The sheer look of bewilderment on dad’s face was heart-wrenching.
“Does he have time to eat his supper?” and the smell of home-made spaghetti sauce wafting out of their tiny kitchen.
“I’m sorry sir, he’ll have to come with us,” was all the poor cops could tell him.
“Please don’t handcuff my son. He doesn’t need that,” his ma’s tragic dignity, not concealing a kind of terror.
“My son,” she wept.
“I love you too, mom.”
Two cops in his old man’s living room.
The female cop stood there looking up at him.
“We’re not judging you, sir.”
Goddamn you all to hell.
‘My brother—the mentally ill person.’
‘And what do you do for a living, Mr. Brubaker?’
“Fuck you. God damn you al
l to hell,” he said into empty space.
At that exact moment a nurse came into the room to straighten up the exercise mats or something and he felt kind of rude about that. Pretend to read the paper.

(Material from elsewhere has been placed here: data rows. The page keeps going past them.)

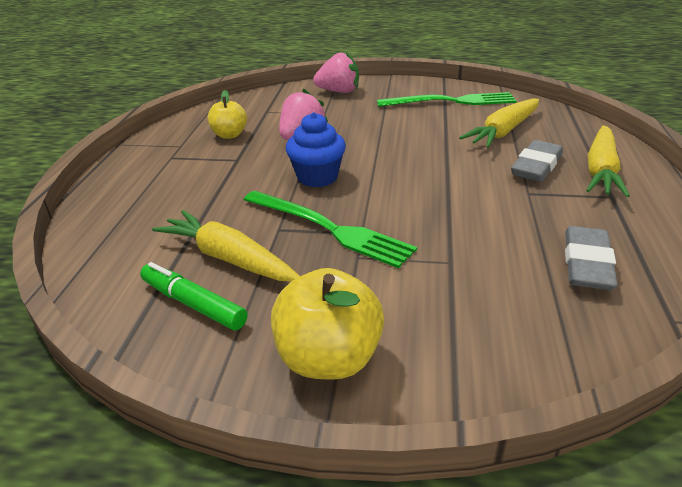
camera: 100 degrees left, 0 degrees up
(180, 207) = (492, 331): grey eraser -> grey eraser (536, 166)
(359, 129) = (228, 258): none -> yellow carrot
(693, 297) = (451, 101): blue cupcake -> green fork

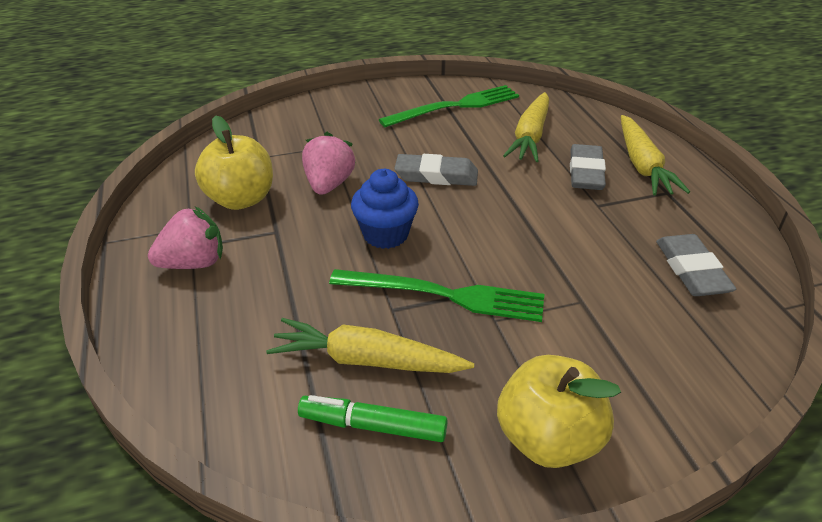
camera: 25 degrees left, 5 degrees up
(229, 135) = (241, 199): yellow apple -> yellow apple, size x1.59
(339, 91) = (325, 113): pink strawberry -> pink strawberry (194, 263)
(394, 145) = (436, 175): none -> grey eraser

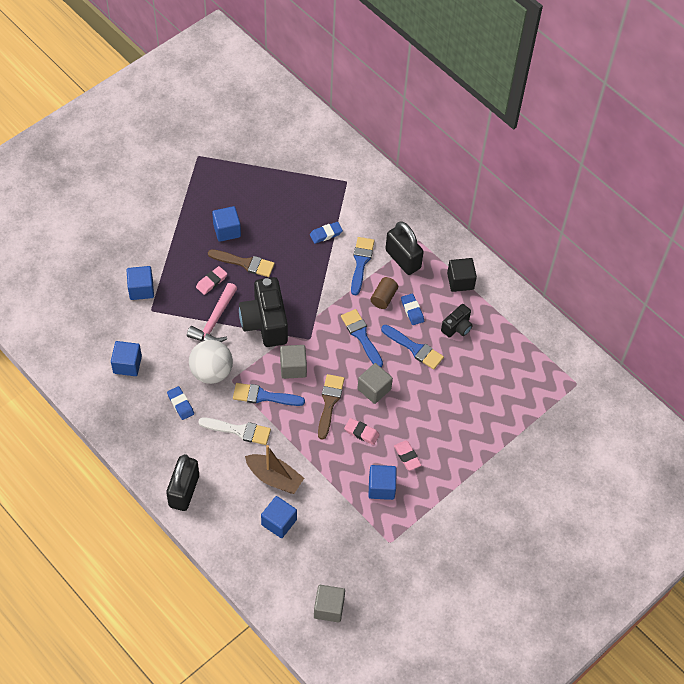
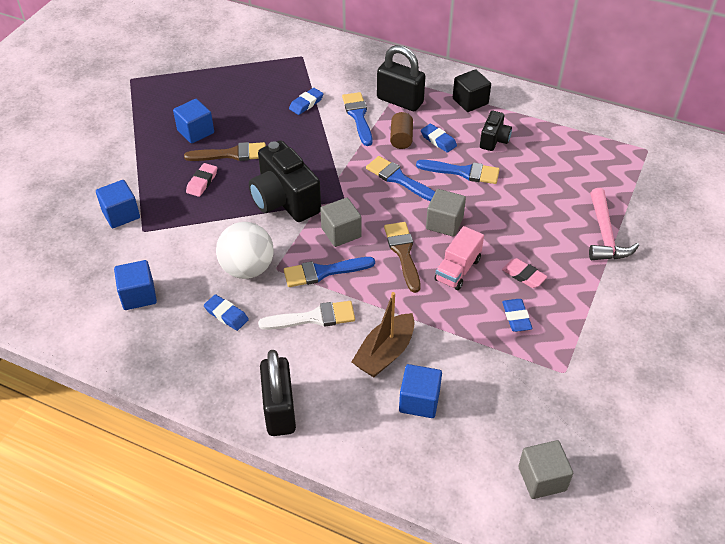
camera: 20 degrees left, 10 degrees down
(214, 321) = (225, 217): pink hammer -> pink hammer (605, 235)
(274, 478) = (385, 353): brown boat -> brown boat turned 120 degrees clockwise
(361, 433) = (457, 270): pink eraser -> pink truck
(381, 487) = (516, 317): blue cube -> blue eraser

Reinforcing it to them was a bad idea.
“Air pollution and disease linked,” he told her hindquarters as she worked in a half-aware manner.
“Oh?” she responded.
She twitched one corner of her face in his direction. She was pretty, and on the high side of thirty-five, even.
He noticed, and went on.
“A U.S. study identifies a link between airborne particulate matter and cardiovascular disease,” he read aloud.
He was trying to imitate Wolf Snitzler but found it hard going.

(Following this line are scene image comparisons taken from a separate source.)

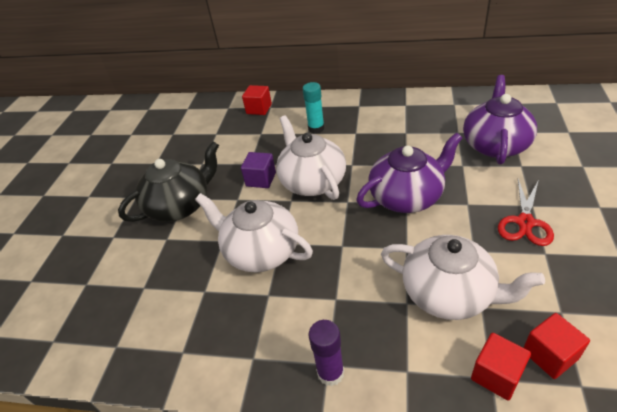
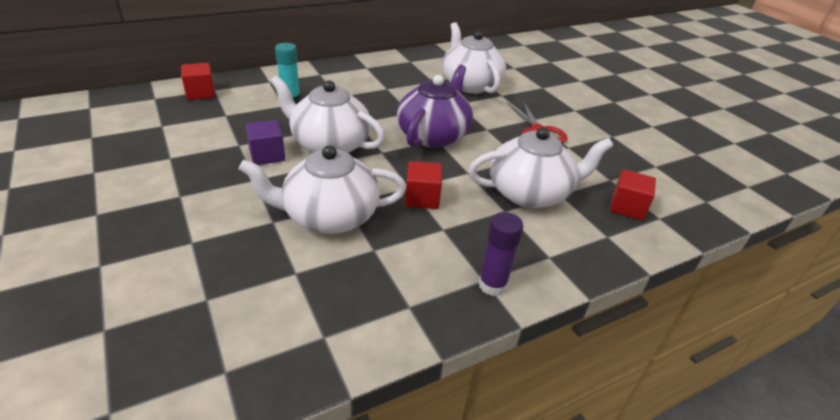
camera: 45 degrees left, 5 degrees down
(180, 205) = (179, 205): black teapot -> none
(495, 145) = (470, 84): purple teapot -> white teapot
(496, 375) = (608, 233): red cube -> red cube (422, 198)

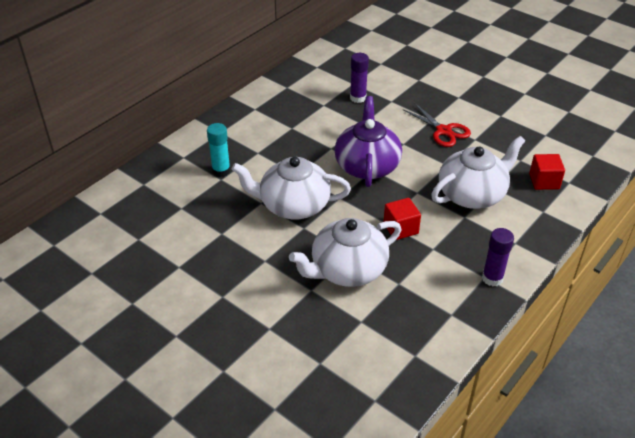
camera: 20 degrees left, 5 degrees up
(201, 93) = (136, 193): red cube -> none
(267, 155) = (254, 235): purple cube -> none
(470, 84) = (358, 98): white teapot -> purple glue stick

“This should interest readers because Lennox area residents breathe some of the worst air in the country.”
“Uh, huh. That’s true,” she said, digging in a cupboard.
“Nice to get some independent verification around here once in a while,” Bru quipped and she giggled a bit.
She found what she was looking for and headed out of the room.
‘We have seen a dramatic increase in the number of bad air days,’ according to Dora Benouchi, an occupational hygienist at Lennox Health Centre. ‘It represents a very real health hazard for those with respiratory and heart problems.’
Brubaker quickly absorbed the rest of the article, the gist of which was that in a study commissioned by the environment ministry, Lennox was the city with the highest levels in the entire province in terms of ozone and fine particulate matter, the prime constituents of smog.
According to Dr. Ram Bamtankumam’s report in the September 2009 issue of the Magazine of Chemical Investigations; ‘Small particles of pollutants less than one-tenth the width of a human hair might trigger blood clots. By studying the effects on mice, researchers concluded inflammation of the lungs leads to death from cardiovascular disease.’
“Tell me something I don’t know,” he muttered.
He had plenty of time on his hands. The paper was a prime source of intelligence about the enemy. In a sense; Brubaker was always working. Always on duty, twenty-four hours a day, seven days a week, three hundred and sixty-five and a quarter days a year. Considering he didn’t get paid for it, and got damned little satisfaction out of it, he considered giving it up sometimes.
Even as he read, he was thinking up his next stunt.